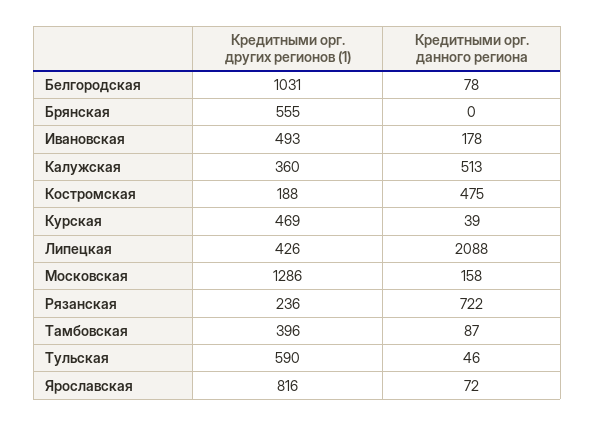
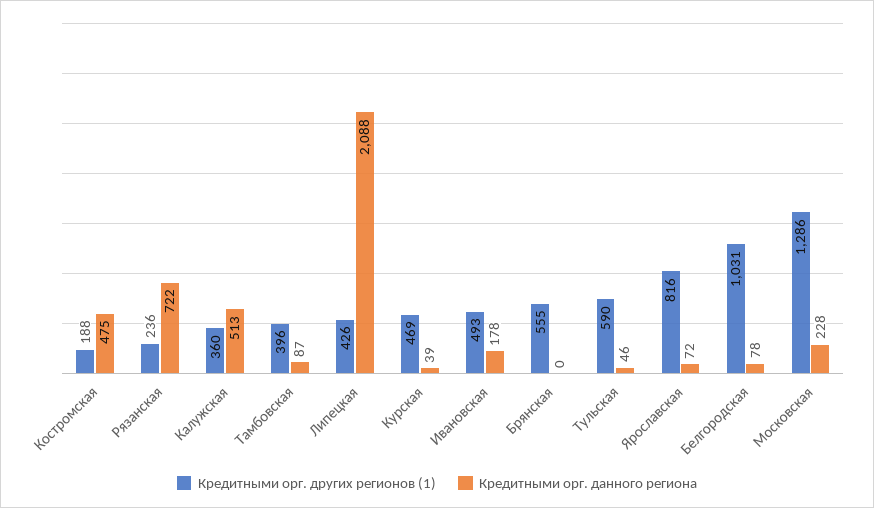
  {
    "Кредитными орг. других регионов (1)": {
      "Белгородская": 1031,
      "Брянская": 555,
      "Ивановская": 493,
      "Калужская": 360,
      "Костромская": 188,
      "Курская": 469,
      "Липецкая": 426,
      "Московская": 1286,
      "Рязанская": 236,
      "Тамбовская": 396,
      "Тульская": 590,
      "Ярославская": 816
    },
    "Кредитными орг. данного региона": {
      "Белгородская": 78,
      "Брянская": 0,
      "Ивановская": 178,
      "Калужская": 513,
      "Костромская": 475,
      "Курская": 39,
      "Липецкая": 2088,
-     "Московская": 158,
+     "Московская": 228,
      "Рязанская": 722,
      "Тамбовская": 87,
      "Тульская": 46,
      "Ярославская": 72
    }
  }

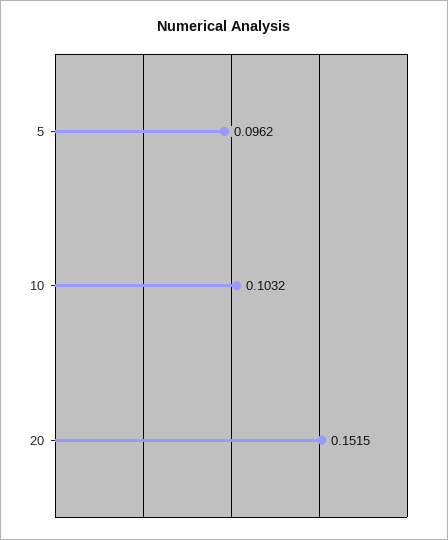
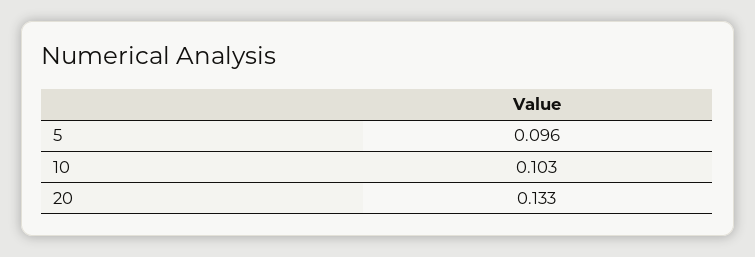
  {
    "5": 0.0962,
    "10": 0.1032,
-   "20": 0.1515
+   "20": 0.133
  }

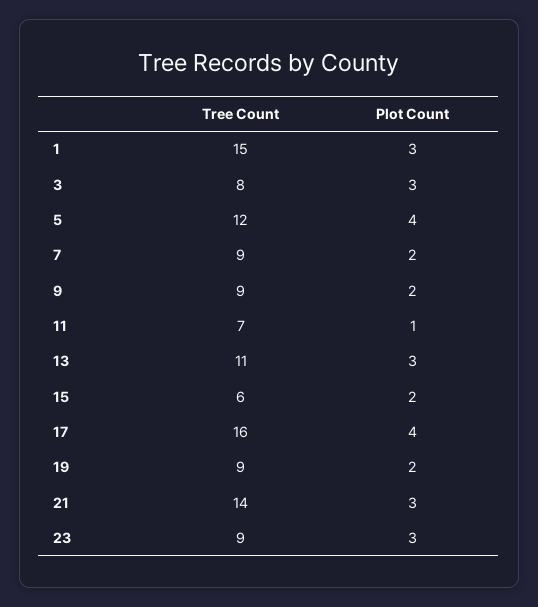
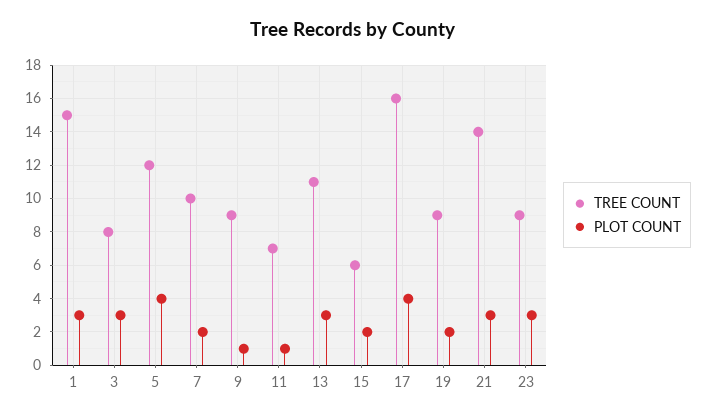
  {
    "Tree Count": {
      "1": 15,
      "3": 8,
      "5": 12,
-     "7": 9,
+     "7": 10,
      "9": 9,
      "11": 7,
      "13": 11,
      "15": 6,
      "17": 16,
      "19": 9,
      "21": 14,
      "23": 9
    },
    "Plot Count": {
      "1": 3,
      "3": 3,
      "5": 4,
      "7": 2,
-     "9": 2,
+     "9": 1,
      "11": 1,
      "13": 3,
      "15": 2,
      "17": 4,
      "19": 2,
      "21": 3,
      "23": 3
    }
  }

***

Repeat the material above exactly, so that every entry appears but no picture does.

● RESULT BELOW:
  {
    "Кредитными орг. других регионов (1)": {
      "Белгородская": 1031,
      "Брянская": 555,
      "Ивановская": 493,
      "Калужская": 360,
      "Костромская": 188,
      "Курская": 469,
      "Липецкая": 426,
      "Московская": 1286,
      "Рязанская": 236,
      "Тамбовская": 396,
      "Тульская": 590,
      "Ярославская": 816
    },
    "Кредитными орг. данного региона": {
      "Белгородская": 78,
      "Брянская": 0,
      "Ивановская": 178,
      "Калужская": 513,
      "Костромская": 475,
      "Курская": 39,
      "Липецкая": 2088,
-     "Московская": 158,
+     "Московская": 228,
      "Рязанская": 722,
      "Тамбовская": 87,
      "Тульская": 46,
      "Ярославская": 72
    }
  }

  {
    "5": 0.0962,
    "10": 0.1032,
-   "20": 0.1515
+   "20": 0.133
  }

  {
    "Tree Count": {
      "1": 15,
      "3": 8,
      "5": 12,
-     "7": 9,
+     "7": 10,
      "9": 9,
      "11": 7,
      "13": 11,
      "15": 6,
      "17": 16,
      "19": 9,
      "21": 14,
      "23": 9
    },
    "Plot Count": {
      "1": 3,
      "3": 3,
      "5": 4,
      "7": 2,
-     "9": 2,
+     "9": 1,
      "11": 1,
      "13": 3,
      "15": 2,
      "17": 4,
      "19": 2,
      "21": 3,
      "23": 3
    }
  }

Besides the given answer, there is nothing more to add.